Quer ver a banda Oasis na sua volta para os palcos no ano que vem? Vai ter que pagar um preço tão salgado que o excesso do tempero é bem capaz de fazer mal para a saúde além do bolso.
Os ingressos são vendidos sob um regime conhecido como “dynamic pricing” (preço dinâmico, em português), uma expressão bem safada que quer dizer “incrivelmente caro quando se tem mais procura que oferta”. Então, pelos canais oficiais, um ingresso que no início custava 150 libras (R$ 1,1 mil, já muito caro) agora se vende por 350 libras (R$ 2,5 mil).
E, se cuida, torcedor – essa prática nefária já está indo para o futebol
O Valencia, na Espanha, já está implementando o tal “dynamic pricing”. Numa declaração com um grau de sem-vergonhice mais elevado que o preço dos ingressos, o clube argumenta que é tudo sobre “justiça”.
“Não seria justo”, segundo o clube, “alguém que planejou e comprou um ingresso adiantado pagar o mesmo preço de alguém que esperou até o último minuto”.
Tem uma pergunta óbvia. Por quê? O que isso tem a ver com justiça? Não vejo a menor ligação. Somente enxergo uma justificativa muito fraca para ganância sem freios.
Essa linha de mercado desregulada não tem cabimento no futebol — porque não se trata de um mercado, com atores competindo para clientes oferecendo serviços melhores. Futebol é cultura. O sujeito torce para o Valencia porque faz parte de uma identidade histórica.
Não se pode pensar como consumidor – “ah, o Valladolid tem uma promoção especial esta semana, então vamos virar torcedores de lá”.
O dono do clube, então, tem um mercado cativo. O torcedor do Valencia só vai torcer pelo Valencia, em qualquer circunstância. Dá para tratar ele como idiota e extrair o máximo possível do bolso dele.
Por isso os supostos donos nunca deveriam ser tratados como tal. Na verdade, não passam de guardiões de uma tradição que não fez nada para construir e devem agir assim — ou ser obrigados a agir assim — pela força de regulamentação.
Por enquanto, não se pode utilizar a política de “dynamic pricing” na Premier League. No início da temporada, os clubes têm que declarar os seus preços, que aí são fixos durante a campanha.

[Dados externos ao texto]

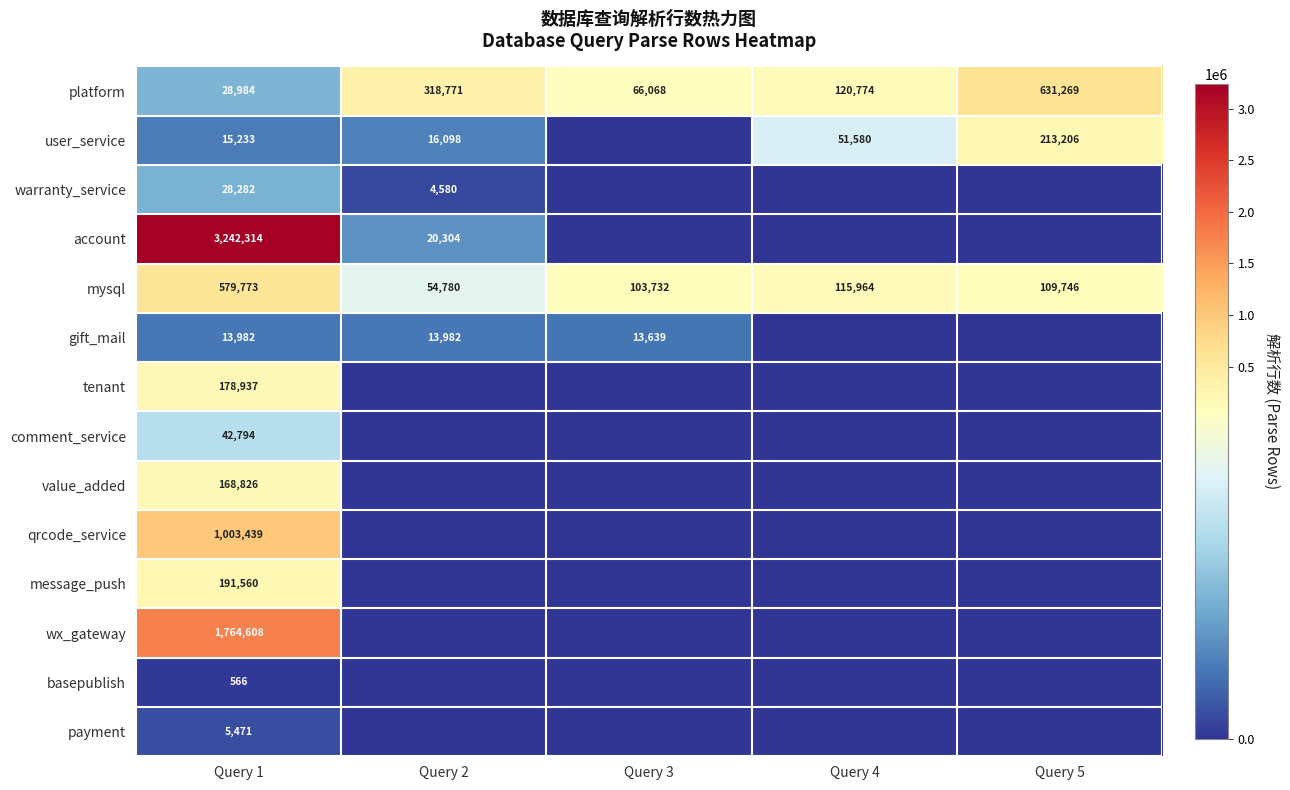

What is the difference between the highest and lowest values at Query 1?

3241748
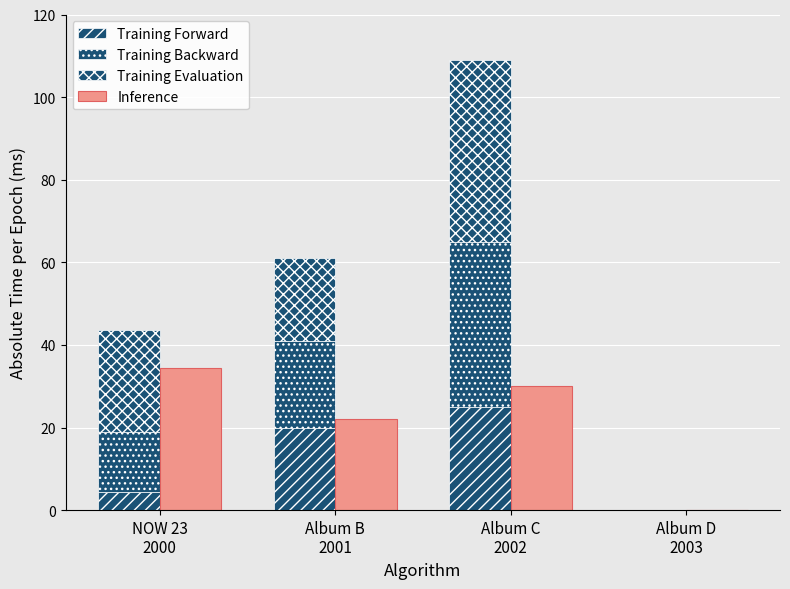

At which category is the sum across all series the highest?

Album C
2002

Donos estrangeiros (como no caso da Valencia) muitas vezes são bem menos sensíveis nesse assunto — vivem longe e enxergam o clube como um investimento. Para eles, pouco importa quem está dentro do estádio, desde que estejam arrecadando o máximo possível.

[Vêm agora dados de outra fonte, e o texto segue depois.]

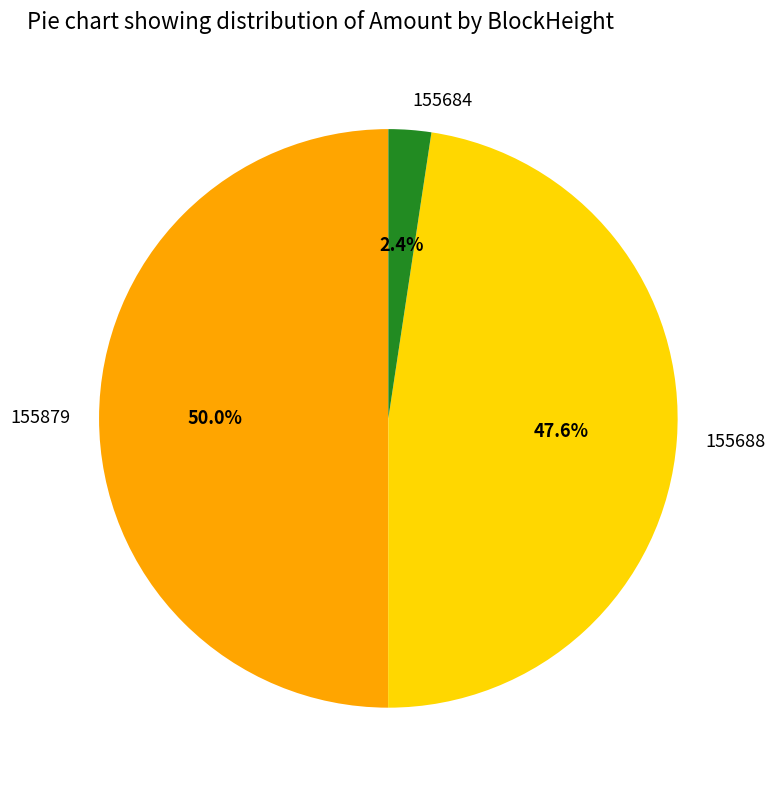

How much of the chart is everything except 155684?

97.6%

Há ainda o fair play financeiro na história
E tem um outro fator, que podemos colocar como exemplo da lei das consequências não previstas. Se chama Fair Play Financeiro (FPF), assunto de moda agora aqui no Brasil. O FPF bota limites na quantidade que um clube pode gastar — um limite flexível, calculado em cima do quanto o clube recebe.
Para gastar mais, tem que se arrecadar mais — o que deixa um incentivo óbvio para aumentar o preço dos ingressos e explorar mais ainda o tal do “mercado cativo”.
Sem essa praga de “dynamic pricing”, os ingressos na Inglaterra já são absurdos de caro. A experiência dos fãs de Oasis mostra que pode piorar muito mais.